Most of the academic literature provides a basic framework for primate taxonomy, usually including several potential taxonomic schemes. Although most experts agree upon phylogeny, many disagree about nearly every level of primate classification.

Within Strepsirrhini, two common classifications include either two infraorders (Adapiformes and Lemuriformes) or three infraorders (Adapiformes, Lemuriformes, Lorisiformes). A less common taxonomy places the aye-aye (Daubentoniidae) in its own infraorder, Chiromyiformes. In some cases, plesiadapiforms are included within the order Primates, in which case Euprimates is sometimes treated as a suborder, with Strepsirrhini becoming an infraorder, and the Lemuriformes and others become parvorders. Regardless of the infraordinal taxonomy, crown strepsirrhines are composed of 10 families, three of which are extinct. These three extinct families included the giant lemurs of Madagascar, many of which died out within the last 1,000 years following human arrival on the island.
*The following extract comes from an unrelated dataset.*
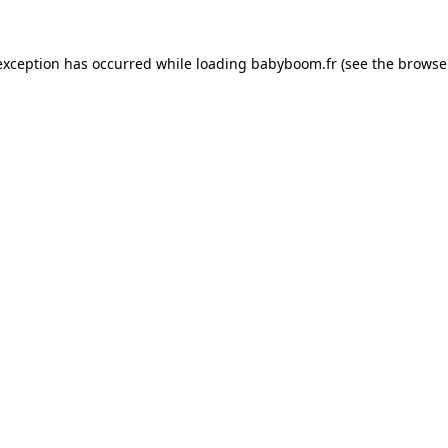
 exception has occurred
while loading
babyboom.fr
(see the browse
Competing strepsirrhine taxonomic nomenclature
| 2 infraorders | 3 infraorders | 4 infraorders |
|---|---|---|
| Order Primates Suborder Strepsirrhini Infraorder †Adapiformes; Infraorder Lemuriformes Superfamily Lemuroidea; Superfamily Lorisoidea; ; ; Suborder Haplorhini; ; | Order Primates Suborder Strepsirrhini Infraorder †Adapiformes; Infraorder Lemuriformes Superfamily Lemuroidea; ; Infraorder Lorisiformes Superfamily Lorisoidea; ; ; Suborder Haplorhini; ; | Order Primates Suborder Strepsirrhini †Infraorder Adapiformes; Infraorder Chiromyiformes; Infraorder Lemuriformes Superfamily Cheirogaleoidea; Superfamily Lemuroidea; ; Infraorder Lorisiformes Superfamily Lorisoidea; ; ; Suborder Haplorhini; ; |

When Strepsirrhini is divided into two infraorders, the clade containing all toothcombed primates can be called "lemuriforms". When it is divided into three infraorders, the term "lemuriforms" refers only to Madagascar's lemurs, and the toothcombed primates are referred to as either "crown strepsirrhines" or "extant strepsirrhines". Confusion of this specific terminology with the general term "strepsirrhine", along with oversimplified anatomical comparisons and vague phylogenetic inferences, can lead to misconceptions about primate phylogeny and misunderstandings about primates from the Eocene, as seen with the media coverage of Darwinius. Because the skeletons of adapiforms share strong similarities with those of lemurs and lorises, researchers have often referred to them as "primitive" strepsirrhines, lemur ancestors, or a sister group to the living strepsirrhines. They are included in Strepsirrhini, and are considered basal members of the clade. Although their status as true primates is not questioned, the questionable relationship between adapiforms and other living and fossil primates leads to multiple classifications within Strepsirrhini. Often, adapiforms are placed in their own infraorder due to anatomical differences with lemuriforms and their unclear relationship. When shared traits with lemuriforms (which may or may not be synapomorphic) are emphasized, they are sometimes reduced to families within the infraorder Lemuriformes (or superfamily Lemuroidea).